Die Eltern des Amokläufers waren nach Auskunft der Stadt Winnenden nicht im Ansatz bereit, für die bei dem Amoklauf in Winnenden entstandenen Schäden aufzukommen. Sie hätten alle Vorschläge hierzu abgelehnt. „Dabei wären die Stadt Winnenden und die Unfallkasse Baden-Württemberg bereit gewesen, den Eltern bei der Schadensregulierung sehr weit entgegenzukommen“, hieß es aus dem Gemeinderat, der deshalb beschloss, die Eltern zu verklagen. Zuletzt hätte sich die Stadt sogar mit 750 000 Euro zufriedengegeben. Obwohl sich die Schäden auf rund 9,5 Millionen Euro belaufen sollen. Der Anwalt der Stadt, Jens Rabe, hat für den Vater des Amokläufers kein Verständnis: „Mal wieder igelt er sich ein, und versucht nicht, eine menschliche Lösung zu finden. Dieser Mann hätte die Chance gehabt, endlich reinen Tisch zu machen.“

Auch der Vater hat es mehr mit Waffen als mit Gesprächen, glauben Gutachter

Jörg K. hat Klage gegen das Zentrum für Psychiatrie in Weinsberg eingereicht. Er will damit die Übernahme von Schadenersatzforderungen erreichen. Der Hintergrund: Die Klinik habe ihm nicht von der Gefahr berichtet, die von seinem Sohn ausging. Den Ärzten des Klinikums wirft Anwalt Silcher vor, sie hätten bei Sitzungen von Mai bis September 2008 die Gefahr erkennen können, die von dem Jugendlichen ausging. Die Eltern seien darüber nicht informiert worden. Tim K. hatte einem Zwischenbericht der Klinik zufolge unter anderem von Hass gesprochen und Tötungsfantasien geäußert. Das Geld wolle der Sportschütze aber nicht für sich, betont Silcher. Der Mann habe nicht einmal genügend Mittel, um die Klage zu finanzieren.
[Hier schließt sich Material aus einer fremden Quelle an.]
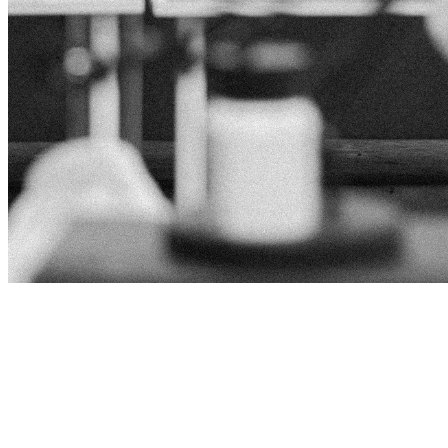
Product
Slider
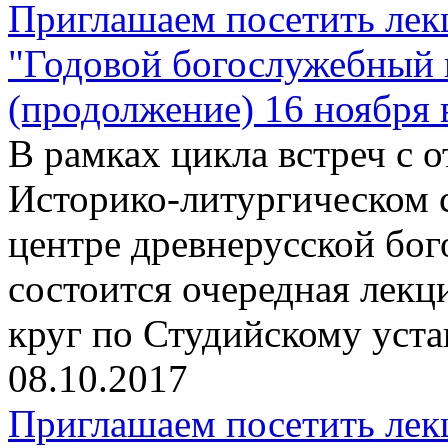
Приглашаем посетить лек
"Годовой богослужебный 
(продолжение) 16 ноября 
В рамках цикла встреч с
Историко-литургическом 
центре древнерусской бо
состоится очередная лекц
круг по Студийскому уста
08.10.2017
Приглашаем посетить лек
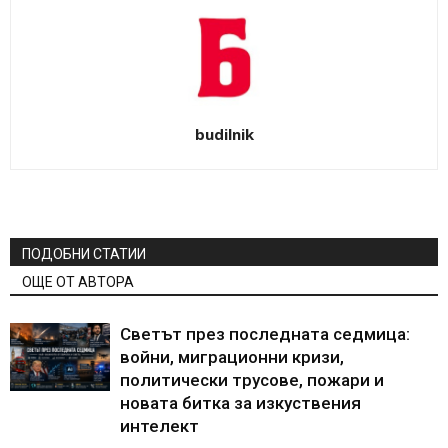
budilnik
ПОДОБНИ СТАТИИ
ОЩЕ ОТ АВТОРА
Светът през последната седмица:
войни, миграционни кризи,
политически трусове, пожари и
новата битка за изкуствения
интелект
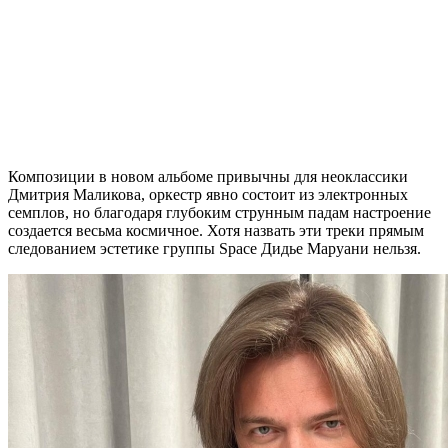
Композиции в новом альбоме привычны для неоклассики
Дмитрия Маликова, оркестр явно состоит из электронных
семплов, но благодаря глубоким струнным падам настроение
создается весьма космичное. Хотя назвать эти треки прямым
следованием эстетике группы Space Дидье Маруани нельзя.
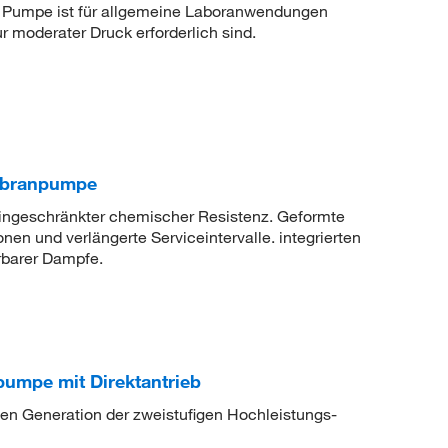
 Pumpe ist für allgemeine Laboranwendungen
 moderater Druck erforderlich sind.
mbranpumpe
ingeschränkter chemischer Resistenz. Geformte
en und verlängerte Serviceintervalle. integrierten
rbarer Dampfe.
mpe mit Direktantrieb
n Generation der zweistufigen Hochleistungs-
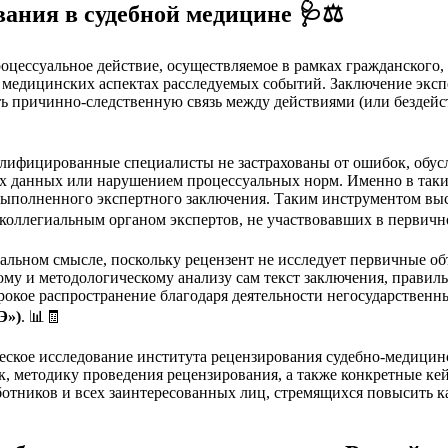
ования в судебной медицине
🩺⚖️
оцессуальное действие, осуществляемое в рамках гражданского,
 медицинских аспектах расследуемых событий. Заключение эксп
ть причинно-следственную связь между действиями (или бездей
валифицированные специалисты не застрахованы от ошибок, обу
х данных или нарушением процессуальных норм. Именно в таких
выполненного экспертного заключения. Таким инструментом вы
коллегиальным органом экспертов, не участвовавших в первично
уальном смысле, поскольку рецензент не исследует первичные о
ому и методологическому анализу сам текст заключения, правил
окое распространение благодаря деятельности негосударственны
Э»)
. 📊🧾
ческое исследование института рецензирования судебно-медицин
, методику проведения рецензирования, а также конкретные ке
отников и всех заинтересованных лиц, стремящихся повысить ка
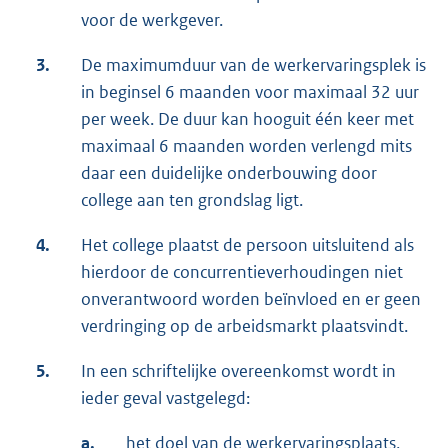
voor de werkgever.
3.
De maximumduur van de werkervaringsplek is
in beginsel 6 maanden voor maximaal 32 uur
per week. De duur kan hooguit één keer met
maximaal 6 maanden worden verlengd mits
daar een duidelijke onderbouwing door
college aan ten grondslag ligt.
4.
Het college plaatst de persoon uitsluitend als
hierdoor de concurrentieverhoudingen niet
onverantwoord worden beïnvloed en er geen
verdringing op de arbeidsmarkt plaatsvindt.
5.
In een schriftelijke overeenkomst wordt in
ieder geval vastgelegd:
a.
het doel van de werkervaringsplaats,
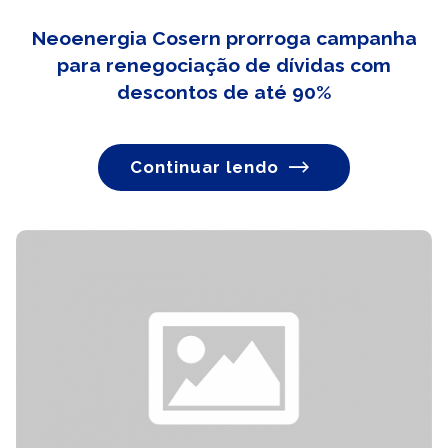
Neoenergia Cosern prorroga campanha
para renegociação de dívidas com
descontos de até 90%
Continuar lendo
Deswegen sei Prozesskostenhilfe beantragt worden. Laut Rabe müssen die Vermögensverhältnisse vor einem Prozess nicht offenbart werden. „Vor einem Urteil oder einem Vergleich kann man niemanden zwingen, sich zu seinen Vermögensverhältnissen zu äußern.“ Deswegen verklage die Stadt Winnenden den Vater.

Einen tieferen emotionalen Zugang zu seinem Sohn hatte Jörg K. angeblich nicht, aber möglicherweise eine ähnliche Art, persönliche Defizite zu kompensieren. So interpretieren die Gutachter das kleine Arsenal an Gewehren und Pistolen sowie tausende Schuss Munition, die der Vater zu Hause aufbewahrte. Dass er auch mit seinem Sohn Tim zum Schießtraining mit der späteren Tatwaffe ging, obwohl er von psychischen Problemen wusste, könnte unter Sprach- und Hilflosigkeit abzubuchen sein: Wenn schon kein Gespräch über seelische Nöte möglich war, wollte der Vater seinen Sohn wohl wenigstens unter Leute bringen. Auch sonst versuchten die Eltern, dem kontaktarmen Tim all seine Wünsche zu erfüllen – und seien es Killerspiele für den PC, Horrorfilme oder eine Softair-Pistole vom Typ Beretta. Mit einer echten Pistole diesen Typs richtete er am 11. März 2009 an seiner früheren Schule in Winnenden und Wendlingen ein Blutbad an. Die Tatwaffe hatte sein Vater unverschlossen im Schrank aufbewahrt.